Provided entries:
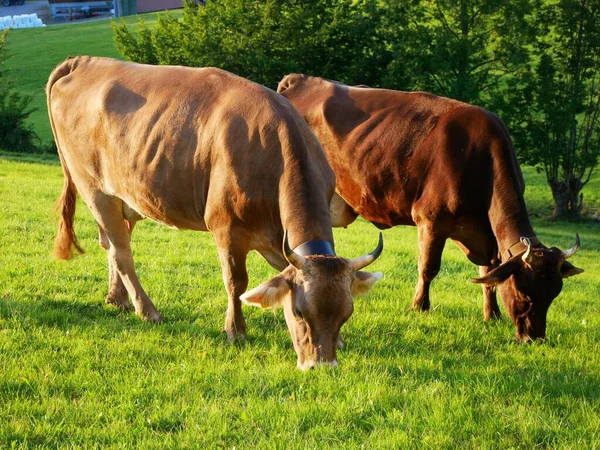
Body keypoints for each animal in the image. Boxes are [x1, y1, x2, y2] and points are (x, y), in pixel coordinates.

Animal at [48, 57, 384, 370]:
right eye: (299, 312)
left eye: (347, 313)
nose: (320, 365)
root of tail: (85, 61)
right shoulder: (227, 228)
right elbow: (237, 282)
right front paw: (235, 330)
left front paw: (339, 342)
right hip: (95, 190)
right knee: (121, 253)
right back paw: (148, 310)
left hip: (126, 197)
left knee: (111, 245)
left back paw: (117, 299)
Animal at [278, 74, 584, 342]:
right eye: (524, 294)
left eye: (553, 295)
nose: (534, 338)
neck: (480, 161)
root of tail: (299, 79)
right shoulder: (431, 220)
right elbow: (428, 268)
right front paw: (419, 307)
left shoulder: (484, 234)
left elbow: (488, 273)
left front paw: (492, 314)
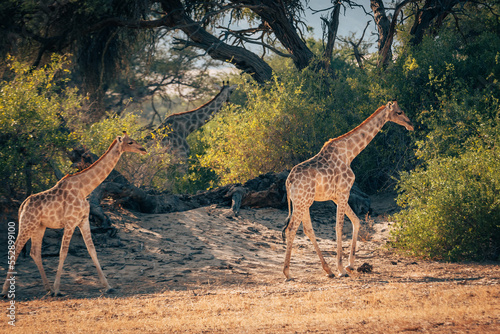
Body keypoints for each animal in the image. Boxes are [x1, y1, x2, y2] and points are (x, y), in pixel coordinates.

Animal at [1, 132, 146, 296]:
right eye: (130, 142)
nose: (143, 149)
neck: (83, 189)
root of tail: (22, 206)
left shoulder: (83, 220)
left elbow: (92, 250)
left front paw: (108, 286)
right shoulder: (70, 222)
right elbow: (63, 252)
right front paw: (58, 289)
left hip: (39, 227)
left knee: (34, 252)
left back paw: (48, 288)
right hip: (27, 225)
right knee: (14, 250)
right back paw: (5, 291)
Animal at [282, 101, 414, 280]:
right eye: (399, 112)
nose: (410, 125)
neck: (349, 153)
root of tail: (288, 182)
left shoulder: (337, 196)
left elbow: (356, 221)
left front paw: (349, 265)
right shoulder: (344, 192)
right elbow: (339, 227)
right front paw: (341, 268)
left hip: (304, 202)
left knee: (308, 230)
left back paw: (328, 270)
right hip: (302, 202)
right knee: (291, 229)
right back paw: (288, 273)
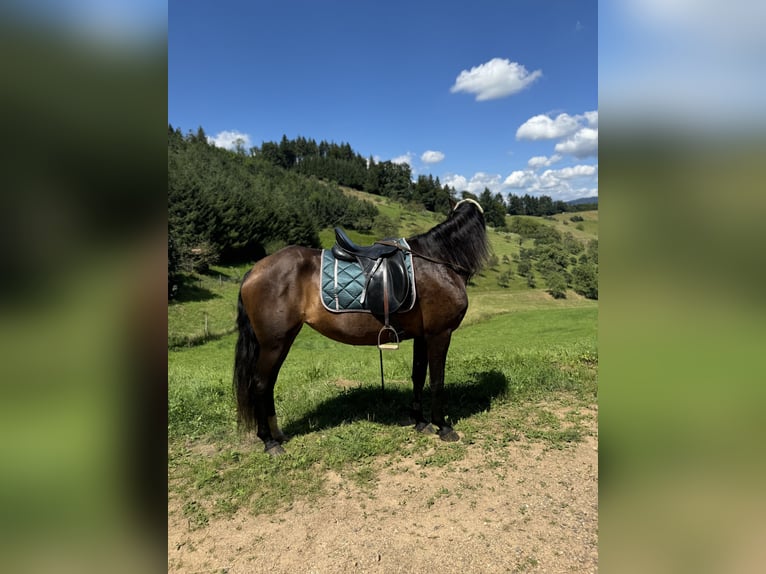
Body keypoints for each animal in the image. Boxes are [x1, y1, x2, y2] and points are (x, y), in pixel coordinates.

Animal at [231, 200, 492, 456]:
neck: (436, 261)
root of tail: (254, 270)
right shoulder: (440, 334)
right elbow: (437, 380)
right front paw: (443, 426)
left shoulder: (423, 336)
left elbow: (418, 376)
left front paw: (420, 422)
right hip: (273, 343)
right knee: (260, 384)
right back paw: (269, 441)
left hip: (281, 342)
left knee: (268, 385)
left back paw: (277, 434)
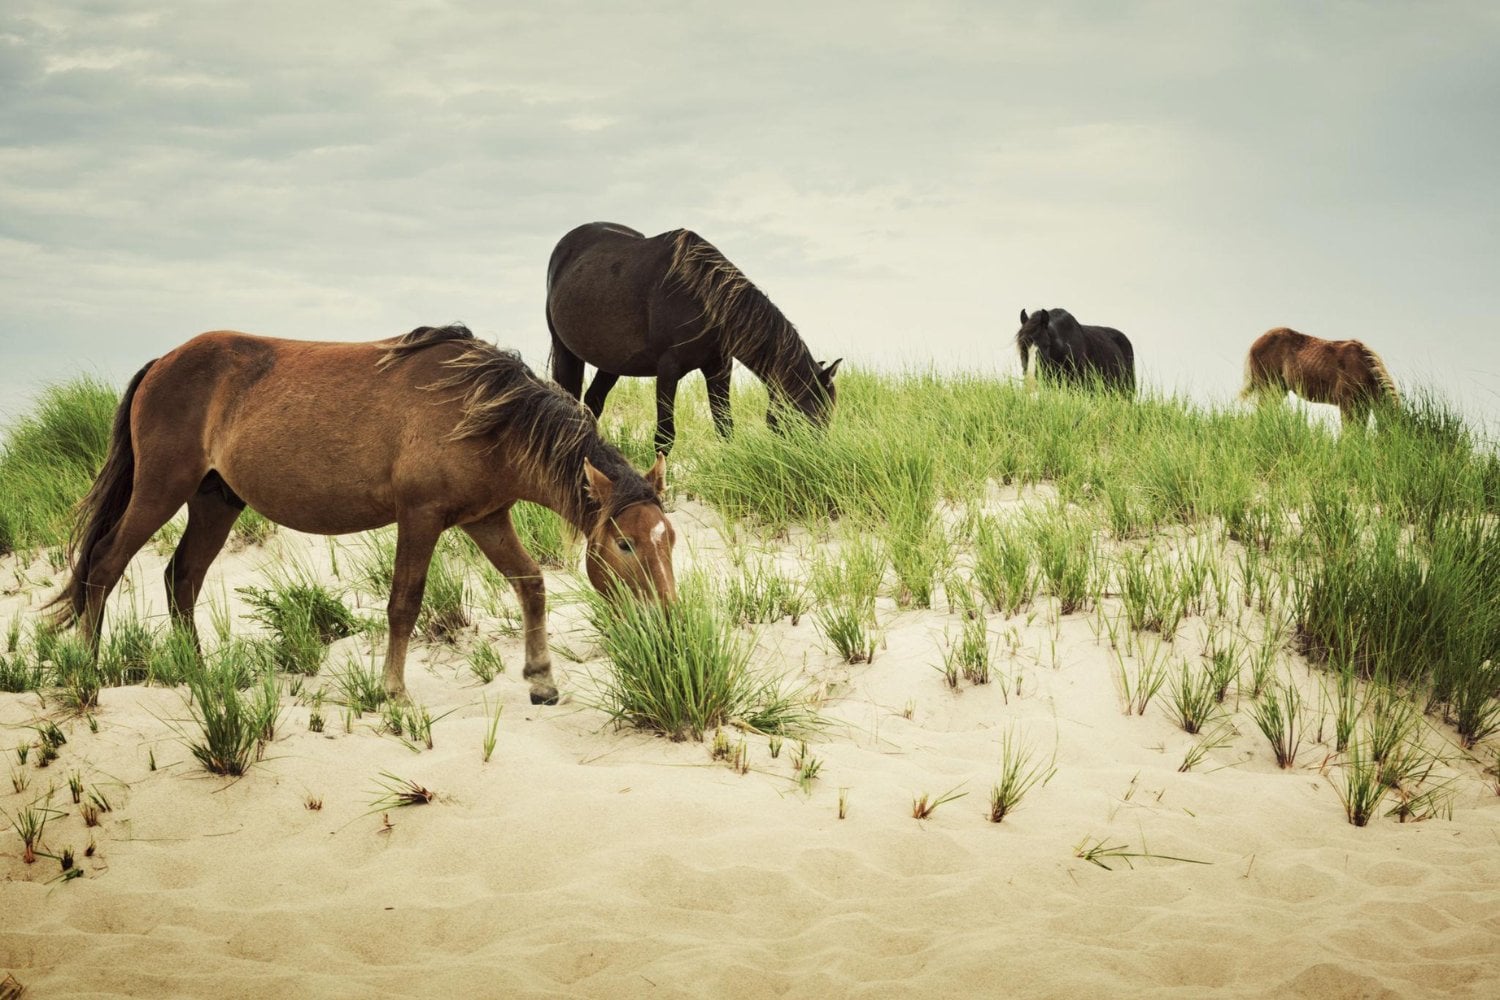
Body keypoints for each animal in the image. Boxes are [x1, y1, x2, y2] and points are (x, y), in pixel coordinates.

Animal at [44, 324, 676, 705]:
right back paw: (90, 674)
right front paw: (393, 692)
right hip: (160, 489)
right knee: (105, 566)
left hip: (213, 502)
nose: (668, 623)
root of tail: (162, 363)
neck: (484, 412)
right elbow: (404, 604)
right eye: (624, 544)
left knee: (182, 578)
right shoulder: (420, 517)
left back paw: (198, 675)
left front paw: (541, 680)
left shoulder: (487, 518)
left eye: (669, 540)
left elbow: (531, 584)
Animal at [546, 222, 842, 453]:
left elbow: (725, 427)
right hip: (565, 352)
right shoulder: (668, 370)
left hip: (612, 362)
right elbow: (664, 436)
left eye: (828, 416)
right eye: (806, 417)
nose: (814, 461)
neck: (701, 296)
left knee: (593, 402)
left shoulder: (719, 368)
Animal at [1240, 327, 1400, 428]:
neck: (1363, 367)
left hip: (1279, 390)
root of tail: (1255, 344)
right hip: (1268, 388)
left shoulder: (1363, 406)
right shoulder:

Activity: Using the entries above, give back exactly the line containing "left hip: (39, 227)", the line containing "right shoulder: (344, 192)", and every line between them, and nothing else.

Answer to this exercise:
left hip: (39, 227)
left knee: (34, 252)
left back paw: (48, 288)
right hip: (27, 225)
right knee: (14, 250)
right back paw: (5, 291)
Animal at [282, 101, 414, 280]:
right eye: (399, 112)
nose: (410, 125)
neck: (349, 153)
root of tail: (288, 182)
left shoulder: (337, 196)
left elbow: (356, 221)
left front paw: (349, 265)
right shoulder: (344, 192)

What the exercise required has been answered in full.